Anastasios Angelopolous (BS '19), et al, recently published a paper titled, "Enhanced Depth Navigation Through Augmented Reality Depth Mapping in Patients with Low Vision." It was published in Nature Research journal Scientific Reports August 2, 2019. The paper describes the use of augmented reality (AR) to assist those diagnosed with retinitis pigmentosa (RP).

After his freshman year, Anastasios started working with USC Professor Mark Humayun, initially focusing on artificial retinal technology. However, in the following two and a half years, their research expanded to explore the possibility of using augmented reality as a way to help people with low vision navigate safely through complex environments.

They combined special glasses and software, which scans an environment, then projects onto the wearer's retina the corresponding obstacles. The team found that the use of their unique AR visual aid reduced collisions by 50% in mobility testing, and by 70% in grasp testing. This striking result is the first to prove clinically that augmented reality can help people with low vision live more independent lives.

Anastasios and team hope that work like this can help people with low vision increase their independence through mobility. They plan to continue their research to include other modalities, such as audio and haptics.

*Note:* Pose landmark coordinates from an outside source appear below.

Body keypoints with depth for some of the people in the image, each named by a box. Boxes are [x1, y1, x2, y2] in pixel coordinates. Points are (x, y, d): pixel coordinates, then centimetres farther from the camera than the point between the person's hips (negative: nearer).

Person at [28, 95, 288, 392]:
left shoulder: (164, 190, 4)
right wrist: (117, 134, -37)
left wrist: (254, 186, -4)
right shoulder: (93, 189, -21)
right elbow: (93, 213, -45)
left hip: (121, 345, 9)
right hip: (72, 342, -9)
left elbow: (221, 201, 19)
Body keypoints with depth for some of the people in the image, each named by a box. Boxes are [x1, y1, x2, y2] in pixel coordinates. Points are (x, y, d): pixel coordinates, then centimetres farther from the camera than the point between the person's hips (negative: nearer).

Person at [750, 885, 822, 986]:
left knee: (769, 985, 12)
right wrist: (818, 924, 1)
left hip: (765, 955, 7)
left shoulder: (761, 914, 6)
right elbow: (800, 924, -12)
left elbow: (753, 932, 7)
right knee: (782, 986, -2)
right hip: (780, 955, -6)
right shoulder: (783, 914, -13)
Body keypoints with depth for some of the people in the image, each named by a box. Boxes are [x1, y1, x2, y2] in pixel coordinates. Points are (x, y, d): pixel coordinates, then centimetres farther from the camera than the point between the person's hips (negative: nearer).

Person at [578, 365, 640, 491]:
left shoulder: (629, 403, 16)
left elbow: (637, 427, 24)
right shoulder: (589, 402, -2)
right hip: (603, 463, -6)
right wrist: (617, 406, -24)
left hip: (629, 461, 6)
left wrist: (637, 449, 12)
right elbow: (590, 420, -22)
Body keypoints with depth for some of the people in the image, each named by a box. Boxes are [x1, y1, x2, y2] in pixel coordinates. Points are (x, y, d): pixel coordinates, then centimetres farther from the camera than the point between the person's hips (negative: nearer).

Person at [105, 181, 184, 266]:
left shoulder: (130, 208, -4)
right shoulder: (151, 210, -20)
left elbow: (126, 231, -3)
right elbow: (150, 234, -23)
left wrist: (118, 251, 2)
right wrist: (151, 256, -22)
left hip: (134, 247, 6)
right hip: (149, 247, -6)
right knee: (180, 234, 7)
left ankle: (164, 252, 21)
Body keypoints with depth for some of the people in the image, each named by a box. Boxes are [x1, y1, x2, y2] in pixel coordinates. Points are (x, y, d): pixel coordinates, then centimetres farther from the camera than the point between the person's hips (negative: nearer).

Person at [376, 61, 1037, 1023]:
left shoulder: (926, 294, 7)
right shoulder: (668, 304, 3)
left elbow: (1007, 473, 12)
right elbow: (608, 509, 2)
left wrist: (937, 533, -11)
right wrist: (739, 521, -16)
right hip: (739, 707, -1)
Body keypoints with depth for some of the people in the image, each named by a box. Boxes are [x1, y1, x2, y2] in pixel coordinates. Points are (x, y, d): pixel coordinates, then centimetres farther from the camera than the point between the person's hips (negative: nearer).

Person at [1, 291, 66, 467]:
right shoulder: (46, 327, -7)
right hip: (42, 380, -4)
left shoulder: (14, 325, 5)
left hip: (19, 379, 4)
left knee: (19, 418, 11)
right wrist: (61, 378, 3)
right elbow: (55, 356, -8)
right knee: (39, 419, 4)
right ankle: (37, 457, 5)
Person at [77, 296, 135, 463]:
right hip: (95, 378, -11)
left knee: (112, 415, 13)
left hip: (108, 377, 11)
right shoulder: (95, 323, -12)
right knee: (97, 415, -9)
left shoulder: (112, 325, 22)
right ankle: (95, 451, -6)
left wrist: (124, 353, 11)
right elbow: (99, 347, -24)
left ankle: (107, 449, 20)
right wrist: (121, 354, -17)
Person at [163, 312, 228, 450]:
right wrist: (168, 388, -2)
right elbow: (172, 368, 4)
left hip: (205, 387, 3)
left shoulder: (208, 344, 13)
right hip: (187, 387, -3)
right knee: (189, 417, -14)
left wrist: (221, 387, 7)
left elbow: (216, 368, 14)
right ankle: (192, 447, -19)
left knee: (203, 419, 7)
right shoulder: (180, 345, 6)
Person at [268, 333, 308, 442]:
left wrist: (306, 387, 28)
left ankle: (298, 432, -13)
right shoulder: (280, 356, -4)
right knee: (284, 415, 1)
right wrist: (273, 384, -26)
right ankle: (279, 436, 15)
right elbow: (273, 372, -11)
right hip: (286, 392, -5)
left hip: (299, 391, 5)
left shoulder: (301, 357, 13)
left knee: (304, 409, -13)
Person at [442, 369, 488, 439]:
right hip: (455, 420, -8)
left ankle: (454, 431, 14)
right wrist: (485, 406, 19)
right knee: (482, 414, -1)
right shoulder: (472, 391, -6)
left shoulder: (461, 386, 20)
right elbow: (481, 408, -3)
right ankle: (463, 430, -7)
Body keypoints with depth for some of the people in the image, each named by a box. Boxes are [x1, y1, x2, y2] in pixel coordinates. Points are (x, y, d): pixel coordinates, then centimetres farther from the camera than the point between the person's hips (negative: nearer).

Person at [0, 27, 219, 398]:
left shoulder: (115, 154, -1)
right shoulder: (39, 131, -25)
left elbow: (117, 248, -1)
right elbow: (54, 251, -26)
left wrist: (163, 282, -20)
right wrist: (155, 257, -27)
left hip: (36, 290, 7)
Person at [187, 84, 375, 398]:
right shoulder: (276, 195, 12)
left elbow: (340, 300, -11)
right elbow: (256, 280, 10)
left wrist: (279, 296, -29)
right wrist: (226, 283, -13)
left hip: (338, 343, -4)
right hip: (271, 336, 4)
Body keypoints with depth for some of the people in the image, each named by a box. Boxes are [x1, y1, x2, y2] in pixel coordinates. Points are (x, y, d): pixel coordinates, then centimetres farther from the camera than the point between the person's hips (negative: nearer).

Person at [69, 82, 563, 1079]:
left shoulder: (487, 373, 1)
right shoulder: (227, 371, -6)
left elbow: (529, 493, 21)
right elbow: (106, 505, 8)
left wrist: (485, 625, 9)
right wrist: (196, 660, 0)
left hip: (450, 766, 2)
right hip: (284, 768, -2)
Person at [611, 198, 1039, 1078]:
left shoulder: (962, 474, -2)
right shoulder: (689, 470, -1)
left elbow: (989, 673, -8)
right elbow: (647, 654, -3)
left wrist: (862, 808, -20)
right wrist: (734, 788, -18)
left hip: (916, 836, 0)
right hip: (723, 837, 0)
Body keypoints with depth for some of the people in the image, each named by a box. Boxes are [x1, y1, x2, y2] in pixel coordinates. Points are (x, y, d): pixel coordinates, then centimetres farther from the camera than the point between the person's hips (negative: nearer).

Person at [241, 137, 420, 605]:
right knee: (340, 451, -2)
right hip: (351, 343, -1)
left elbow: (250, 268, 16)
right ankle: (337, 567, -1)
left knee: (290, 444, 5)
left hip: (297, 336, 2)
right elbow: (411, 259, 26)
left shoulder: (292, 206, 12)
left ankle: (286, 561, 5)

Please join us in congratulating Anastasios and team on the publication of their research work!
This year Anastasios received the Terman Scholastic Achievement Award and completed his BS in Electrical Engineering in an accelerated timeframe.

Additional Authors:
Dr. & Prof. Hossein Ameri, USC Ophthalmology (bio link)
Dr. & Prof. Mark Humayun, USC Institute for Biomedical Therapeutics (IBT) (bio link)
Dr. & Prof. Debbie Mitra, USC Institute for Biomedical Therapeutics (IBT) (bio link)

Paper Abstract:
Patients diagnosed with Retinitis Pigmentosa (RP) show, in the advanced stage of the disease, severely restricted peripheral vision causing poor mobility and decline in quality of life. This vision loss causes difficulty identifying obstacles and their relative distances. Thus, RP patients use mobility aids such as canes to navigate, especially in dark environments. A number of high-tech visual aids using virtual reality (VR) and sensory substitution have been developed to support or supplant traditional visual aids. These have not achieved widespread use because they are difficult to use or block off residual vision. This paper presents a unique depth to high-contrast pseudocolor mapping overlay developed and tested on a Microsoft Hololens 1 as a low vision aid for RP patients. A single-masked and randomized trial of the AR pseudocolor low vision aid to evaluate real world mobility and near obstacle avoidance was conducted consisting of 10 RP subjects. An FDA-validated functional obstacle course and a custom-made grasping setup were used. The use of the AR visual aid reduced collisions by 50% in mobility testing (p = 0.02), and by 70% in grasp testing (p = 0.03). This paper introduces a new technique, the pseudocolor wireframe, and reports the first significant statistics showing improvements for the population of RP patients with mobility and grasp.